LAHORE: Pakistan and India should come forward to resolve all their conflicts through dialogue for the development of both countries. This was expressed in a joint declaration of a one-day “International Conference on Amrita Pritam” which was organised by World Punjabi Congress in Lahore on Tuesday.

The conference was held to pay tribute to the legendary poet, essayist and fiction writer Amrita Pritam in connection with her death anniversary, and was attended by a large number of people including prominent Punjabi writers, poets and activists of the Punjabi language.

In a declaration issued during the events, it was stressed that the governments of Pakistan and India should facilitate the people of both countries so that literary work can be boosted. They demanded leniency in visa process in this regard and asked for visa duration to be extended.

According to the declaration, “Both India and Pakistan should focus on the progress of women and hurdles in this regard should be removed. The universities teaching Punjabi language should introduce at least one paper in Shah Mukhi and Gur Mukhi script. All languages in Pakistan are national languages, so the basic education should be given in mother language. Governments of both countries should assist financially to those working for the promotion of Punjabi language. Name of one road in Gujranwala should be named after Amrita Pritam.”

During conference, different speakers expressed their point of view regarding the eve.

Eminent writer Mustansar Hussain Tarar, while sharing his experience, said that although he never had the opportunity to meet Amrita Pritam, he had good correspondence with her. “Once she objected at one of my writing and said that Muslimism could not be vanished from you, to which I replied that you also cannot vanish Sikhism from you,” he said.

Tarrar was of the view that the partition of India was a vast subject which had created divisions among the people of both sides. He stressed that we should forget the partition and look forward in order to forget all prejudices. “Unless we forget that part of our history, we could not adopt the passion of reconciliation,” he said, adding that Vietnam and United States are now on friendly terms because they were able to look beyond the events of the past.

Historian and political scientist Dr Ishtiaq Ahmad said, “I had found a great deal regarding the partition in fiction but nothing in poetry was as impactful as the work of Amrita”. He added that the state of violence and tyranny that a woman faced during the partition could only be expressed by a woman and Amrita performed that job.

He also stressed on Indian writers to remember the legendary Punjabi writers of Pakistan.

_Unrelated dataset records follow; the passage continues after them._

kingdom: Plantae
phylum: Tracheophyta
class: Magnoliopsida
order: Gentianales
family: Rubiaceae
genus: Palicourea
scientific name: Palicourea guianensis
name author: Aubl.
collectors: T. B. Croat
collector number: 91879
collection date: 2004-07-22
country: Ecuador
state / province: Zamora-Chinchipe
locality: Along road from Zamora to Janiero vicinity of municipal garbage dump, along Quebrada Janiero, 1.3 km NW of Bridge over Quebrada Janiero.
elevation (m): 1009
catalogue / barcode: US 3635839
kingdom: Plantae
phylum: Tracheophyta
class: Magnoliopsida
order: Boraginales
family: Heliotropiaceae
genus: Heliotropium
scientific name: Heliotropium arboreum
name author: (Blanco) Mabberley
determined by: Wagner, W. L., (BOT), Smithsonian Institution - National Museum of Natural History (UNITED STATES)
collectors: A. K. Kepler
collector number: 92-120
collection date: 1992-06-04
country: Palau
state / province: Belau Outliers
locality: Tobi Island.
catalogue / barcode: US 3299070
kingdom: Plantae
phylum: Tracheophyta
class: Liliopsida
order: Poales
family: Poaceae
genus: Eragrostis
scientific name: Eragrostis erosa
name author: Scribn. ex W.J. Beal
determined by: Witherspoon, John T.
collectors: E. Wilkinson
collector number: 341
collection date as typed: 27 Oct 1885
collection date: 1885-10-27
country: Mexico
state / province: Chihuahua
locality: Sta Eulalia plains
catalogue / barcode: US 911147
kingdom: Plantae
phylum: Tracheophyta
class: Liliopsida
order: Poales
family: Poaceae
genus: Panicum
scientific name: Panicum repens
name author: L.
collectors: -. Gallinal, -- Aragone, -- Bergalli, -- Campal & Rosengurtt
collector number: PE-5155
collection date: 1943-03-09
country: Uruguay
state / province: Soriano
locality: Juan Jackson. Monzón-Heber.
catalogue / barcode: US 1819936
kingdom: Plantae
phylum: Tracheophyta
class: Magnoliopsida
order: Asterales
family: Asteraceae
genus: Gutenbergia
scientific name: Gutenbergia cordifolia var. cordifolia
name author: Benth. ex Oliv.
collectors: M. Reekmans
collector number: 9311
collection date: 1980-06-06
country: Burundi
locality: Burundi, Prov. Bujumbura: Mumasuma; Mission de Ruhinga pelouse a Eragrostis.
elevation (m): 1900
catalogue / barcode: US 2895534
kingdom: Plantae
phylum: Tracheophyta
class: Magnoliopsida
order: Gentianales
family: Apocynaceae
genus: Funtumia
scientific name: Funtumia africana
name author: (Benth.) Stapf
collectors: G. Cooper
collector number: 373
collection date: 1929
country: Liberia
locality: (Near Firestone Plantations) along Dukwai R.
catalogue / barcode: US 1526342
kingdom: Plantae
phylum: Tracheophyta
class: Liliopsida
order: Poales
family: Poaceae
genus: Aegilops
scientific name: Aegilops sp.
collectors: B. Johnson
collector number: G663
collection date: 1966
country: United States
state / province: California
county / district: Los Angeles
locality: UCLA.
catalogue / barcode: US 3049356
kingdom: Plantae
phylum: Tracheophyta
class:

World Punjabi Congress Chairman Fakhar Zaman said that it was shocking that no event in India was held in the honour of the legendary poet. He was of the view that Amrita was not owned by the people of India. Lamenting the India government, Fakhar said that despite declaring the residence of Amrita as a national museum, a builder was allowed to construct plaza after demolishing it.

At least nine documentary films were presented during the conference, highlighting the work life and facets of Amrita’s personality.

Saeed Chaudhary, Neelam Bashir Ahmad, Dr Sughra Sadaf, Bushra Ejaz, Nasir Baloch, Qazi Javed, Professor Muzaffar Abbas, Hussain Majrooh, Hassan Askari Kazmi and other eminent personalities attended the conference.